**WHAT YOU NEED TO DO**
Copy out the entry on the television drama Ice Adonis below word for word, from its first line to its last.

**SUPPLIED TEXT**
== Segment start ==
- Promotional poster
- Also known as: Yellow Boots
- Genre: Revenge Melodrama
- Created by: CJ ENM Park Ji-young Choi Gwan-yong
- Written by: Yeo Jung-mi
- Directed by: Choi Eun-kyung
- Starring: Lee Yu-ri Hyun Woo-sung Yoon A-jung Jung Chan
- Music by: Nam Hye-seung (CP); Ikeugeobuk;
- Country of origin: South Korea
- Original language: Korean
- No. of episodes: 108

Production
- Executive producer: Baek Ho-min (MBC)
- Producers: Shin Seung-woo Lee Hyung-sun
- Running time: 35 minute
- Production company: MBC C&I

Original release
- Network: tvN
- Release: February 27 – August 30, 2012

Related
- Snowdrop

= Ice Adonis =

2012 South Korean television drama

Ice Adonis, also known as Yellow Boots, is a 2012 South Korean television drama series starring Lee Yu-ri, Hyun Woo-sung, Yoon A-jung and Jung Chan. It aired on tvN from February 27 to August 30, 2012 on Mondays to Thursdays at 09:45 KST for 108 episodes. The Korean title is named after the flower Adonis amurensis.
== Segment end ==
**COLLECTED DATA**
== Segment start ==
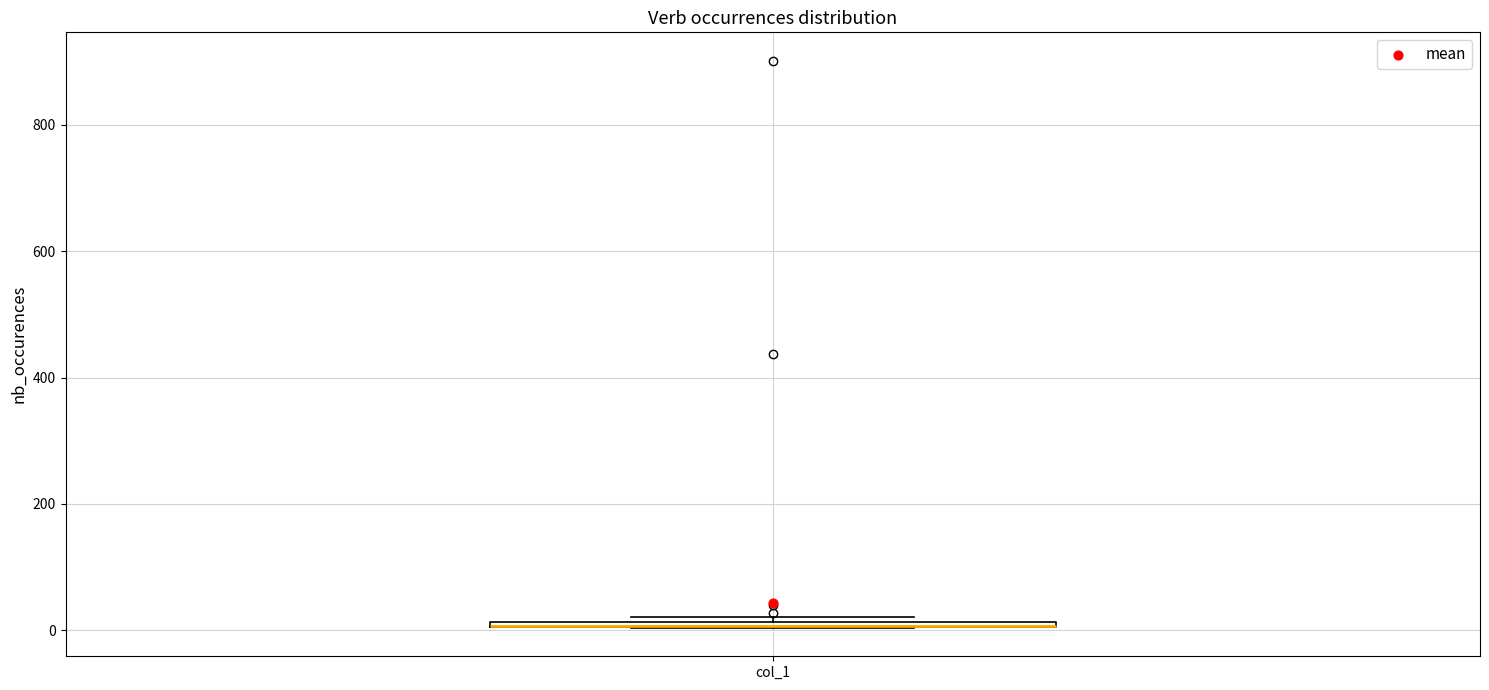

Where is the upper edge of the box for col_1 on the y-axis? The values are not printed on the chart, so give them approximately, as read against the axis.

20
== Segment end ==
**TASK OUTPUT**
- Promotional poster
- Also known as: Yellow Boots
- Genre: Revenge Melodrama
- Created by: CJ ENM Park Ji-young Choi Gwan-yong
- Written by: Yeo Jung-mi
- Directed by: Choi Eun-kyung
- Starring: Lee Yu-ri Hyun Woo-sung Yoon A-jung Jung Chan
- Music by: Nam Hye-seung (CP); Ikeugeobuk;
- Country of origin: South Korea
- Original language: Korean
- No. of episodes: 108

Production
- Executive producer: Baek Ho-min (MBC)
- Producers: Shin Seung-woo Lee Hyung-sun
- Running time: 35 minute
- Production company: MBC C&I

Original release
- Network: tvN
- Release: February 27 – August 30, 2012

Related
- Snowdrop

= Ice Adonis =

2012 South Korean television drama

Ice Adonis, also known as Yellow Boots, is a 2012 South Korean television drama series starring Lee Yu-ri, Hyun Woo-sung, Yoon A-jung and Jung Chan. It aired on tvN from February 27 to August 30, 2012 on Mondays to Thursdays at 09:45 KST for 108 episodes. The Korean title is named after the flower Adonis amurensis.